Ceny ropy znajdowały się w czwartek w bardzo wąskim zakresie, wycofując się z wczesnego rajdu opartego na słabości kursu dolara i nadziejach na poprawę popytu na paliwa w Chinach po złagodzeniu ograniczeń związanych z wirusem COVID-19 w dwóch dużych chińskich miastach – podaje agencja Reutersa.

Notowania ropy Brent spadły o 9 centów do 86,88 USD za baryłkę. Ropa West Texas Intermediate osiągnęła z kolei cenę 81,22 USD za baryłkę, co oznacza wzrost o 67 centów, czyli 0,8 proc.
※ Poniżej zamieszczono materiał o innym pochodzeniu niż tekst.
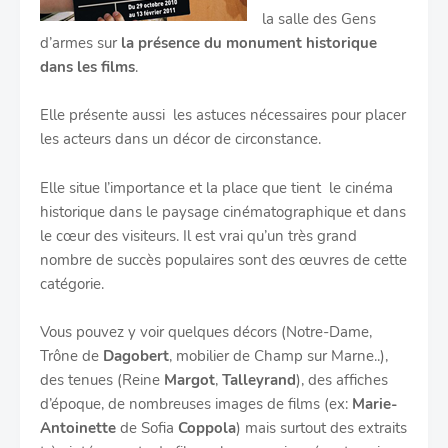
la salle des Gens
d’armes sur
la présence du monument historique
dans les films
.
Elle présente aussi les astuces nécessaires pour placer
les acteurs dans un décor de circonstance.
Elle situe l’importance et la place que tient le cinéma
historique dans le paysage cinématographique et dans
le cœur des visiteurs. Il est vrai qu’un très grand
nombre de succès populaires sont des œuvres de cette
catégorie.
Vous pouvez y voir quelques décors (Notre-Dame,
Trône de
Dagobert
, mobilier de Champ sur Marne..),
des tenues (Reine
Margot
,
Talleyrand
), des affiches
d’époque, de nombreuses images de films (ex:
Marie-
Antoinette
de Sofia
Coppola
) mais surtout des extraits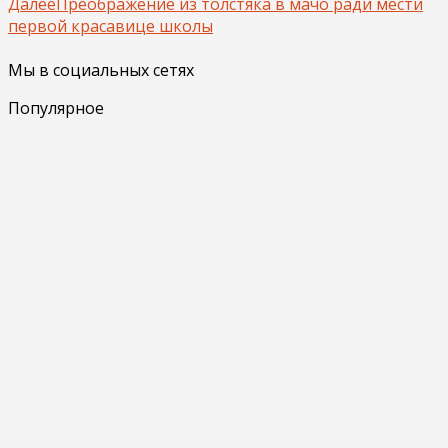
Далее
Преображение из толстяка в мачо ради мести
первой красавице школы
Мы в социальных сетях
Популярное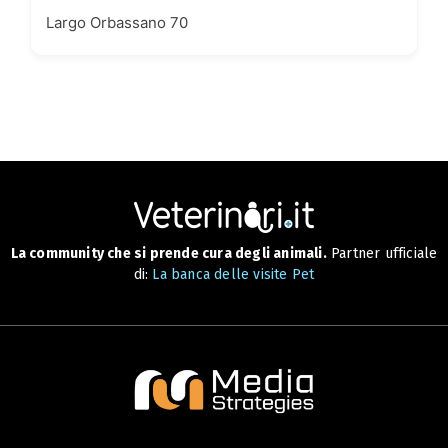
Largo Orbassano 70
La community che si prende cura degli animali.
Partner ufficiale
di:
La banca delle visite Pet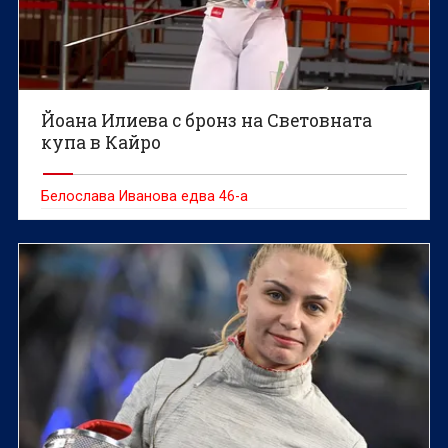
Йоана Илиева с бронз на Световната
купа в Кайро
Белослава Иванова едва 46-а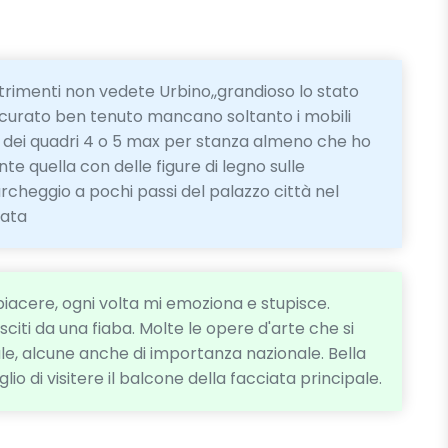
altrimenti non vedete Urbino,,grandioso lo stato
to curato ben tenuto mancano soltanto i mobili
n dei quadri 4 o 5 max per stanza almeno che ho
nte quella con delle figure di legno sulle
rcheggio a pochi passi del palazzo città nel
rata
piacere, ogni volta mi emoziona e stupisce.
sciti da una fiaba. Molte le opere d'arte che si
ale, alcune anche di importanza nazionale. Bella
glio di visitere il balcone della facciata principale.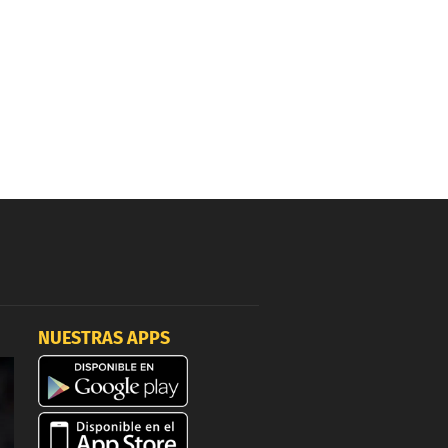
NUESTRAS APPS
Oba wskaźniki pozostają na poziomie docelowym dla swoich pierwszych tygodniowych wzrostów po trzech kolejnych tygodniach spadków. W poniedziałek ropa Brent osiągnęła poziom 80,61 USD, najniższy od 4 stycznia.
Notowania ropy naftowej były wspierane przez większą część czwartkowej sesji przez spadek indeksu dolara do najniższego poziomu od sierpnia po tym, jak prezes Rezerwy Federalnej USA Jerome Powell powiedział, że podwyżki stóp procentowych mogą spowolnić w tym miesiącu. Słabszy dolar sprawia, że ropa jest tańsza dla innych posiadaczy waluty.